Applying the funnel to an American airline that uses paid search to drive demand to its booking engine across Asia.
In my previous column, we looked at the all encompassing funnel and the pertinent metrics that one should consider while passing each milestone in the funnel. This column focuses on a practical and relevant example of how having pertinent metrics along the journey helps and how to leverage those parameters to identify critical aberrations.
Our focus here is a leading American airline brand that’s been leveraging paid search marketing extensively to drive demand to the online booking engine across Asian markets. Needless to say, a robust external and internal analytics system has been critical in extracting the best possible ROI out of such a large-scale programme.
One day, we noticed that the efficiency in a particular Asian market was declining and when historical data was quickly gleaned, the rate of revenue decline was of such alarming nature that a sudden dash to the consoles was the inevitable outcome.
Creating Conversion Funnels
We created a conversion funnel trending using analytics tools that highlighted the scale of decline (as indicated by the graphic below).
At this juncture, I urge you to remember the metrics from my last column that included clicks to visitors, visitors to lookers, lookers to bookers, et al, as these are essentially the trigger points at each transition point of the visitor journey that trigger alarms, should anything be amiss.
Back to the scenario, once this drastic fall in revenue and bookings were noted, the next step was to examine the key transition points in the funnel to understand whether there was any abnormal attrition that was taking place, and if so, what could the reason be for such attrition. The following graphic shows the funnel trending across two consecutive months and you are urged to note the change in attrition levels across key transition points.
Examining Conversion Funnels
It is not a daunting task to examine the transition points from the moment a click becomes a visitor on the website and goes on to become a final conversion or otherwise. Therefore, it was noted without much effort that visitors who were landing on the site during month two (funnel two) were mysteriously not conducting ‘flight searches’ (rather, there was a huge drop in the number of visitors conducting flight searches). Due to this huge attrition point, a very low volume of visitors was arriving at the cart build up stage and hence revenues and tickets were declining at a drastic pace.
What has caused such an aberration in a website that would otherwise be home to proliferating, frenetic flight search activity? Is there something that was not allowing users to search for flights or was it something else?
Our team tried to identify the various factors that could culminate in this unlikely scenario. Elimination of the usual suspects was methodically executed given that there were no fluctuations in pricing, product, service, or any other internal or external factor that could potentially affect in such a fashion. The only stone that was left unturned was the ‘user experience’ within the website. Had anything changed?
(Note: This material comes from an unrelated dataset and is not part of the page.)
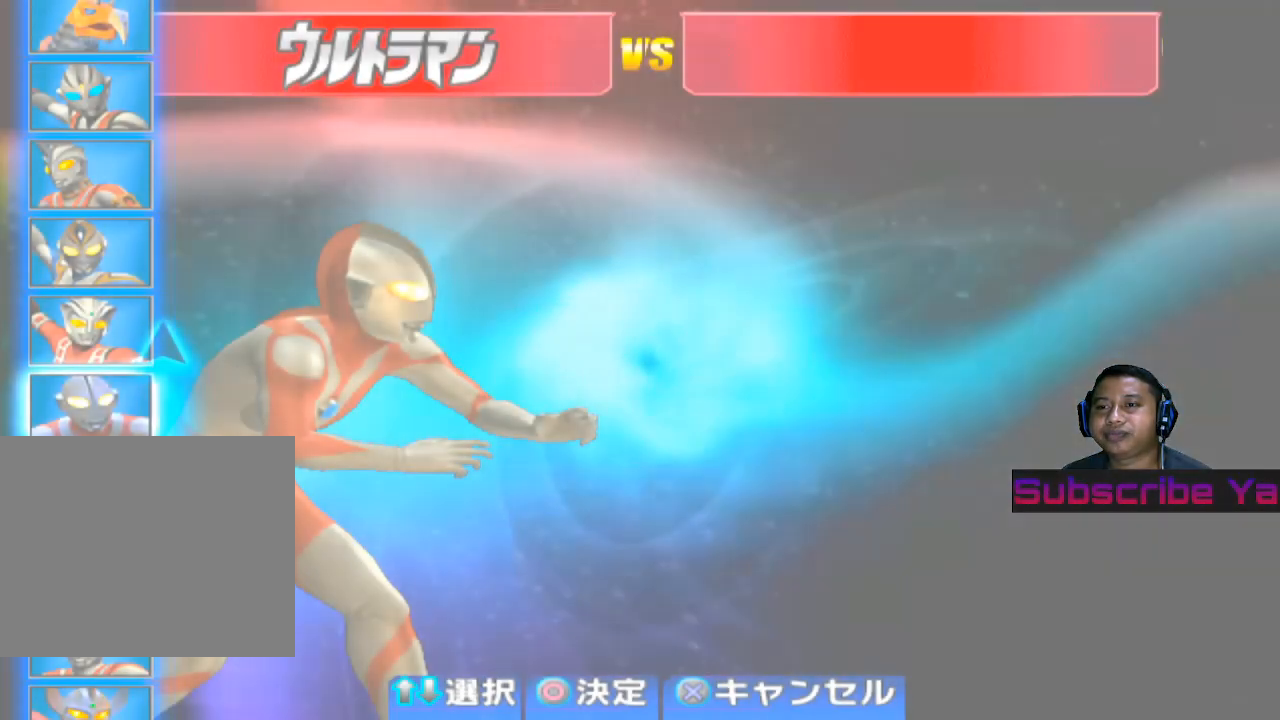
{"buttons": [], "left_stick": "center", "events": []}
Striking at the Root Cause
The airline website was subjected to a ‘live booking test’ and voila… there lay the troublemaker that was causing huge attrition of visitors who entered the site without engaging in flight search!
Since this problem occurred in a local language Asian website, it did not take long to dig out the fact that the ‘From’ and ‘To’ fields of the airline website was not recognising the ‘typed in’ characters which made up the cities and was noted to be giving consistent error messages. The only way to enter the flight search was to use a separate drop down to select airport codes for the ‘From’ and ‘To’ points and this drop down was not clearly discernible as well.
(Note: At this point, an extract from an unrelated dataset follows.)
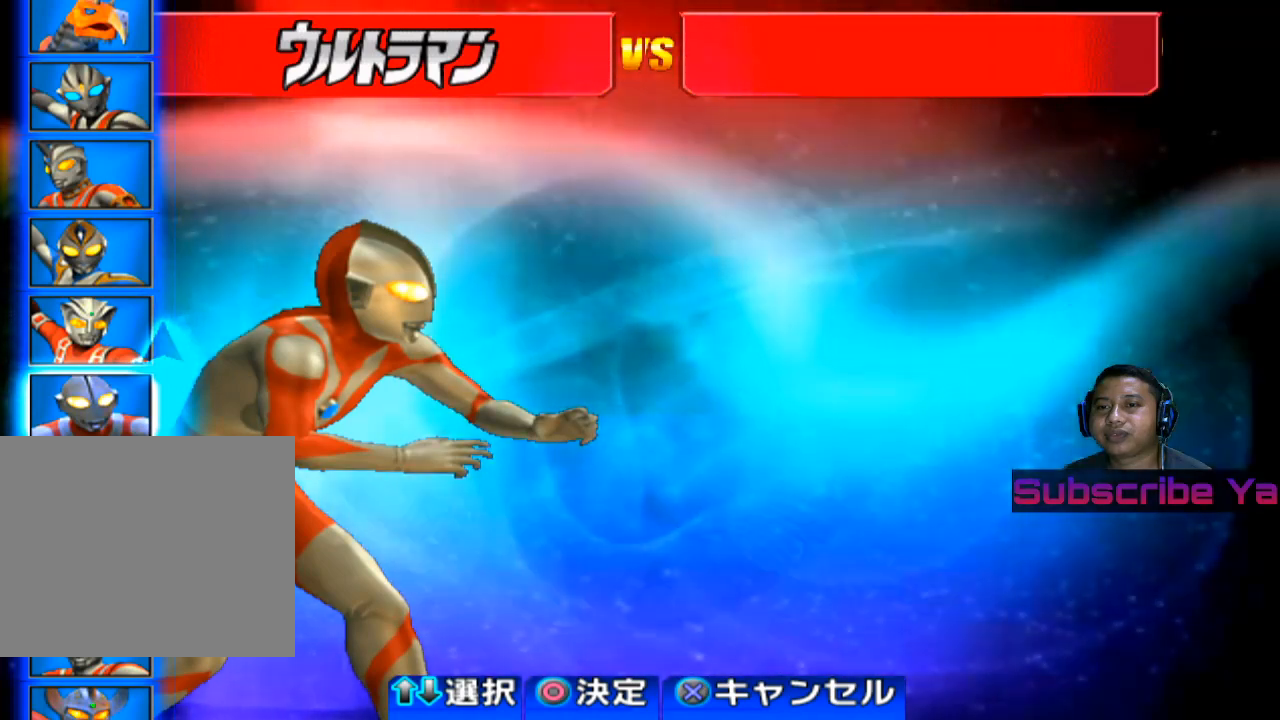
{"buttons": [], "left_stick": "down", "events": [[480, "left_stick", "down"]]}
Suffice to say, it took a simple step to quickly resolve the issue – to include a message directing users to choose the drop down while the problem was being sorted at the back end. This circumvented the problem situation to a large extent and the original situation was restored in a short time frame thus rounding off the whole incident in a very pleasant note. The valuable takeaway points in the direction of having robust tracking and analytics systems powering your online demand generation programmes – there is no substitute to rigorous measurement and tracking as we have seen time and again, and not investing in such a system might save you a few dollars in the short term but the missed opportunities will outweigh this saving by a huge margin in the long run.
As we come to the close of yet another column, let me urge you once again to internalise the importance of the funnel and more importantly, the analytics system that tracks the funnel.
There are many brownie points to be won if you are a ‘funnel tracker’!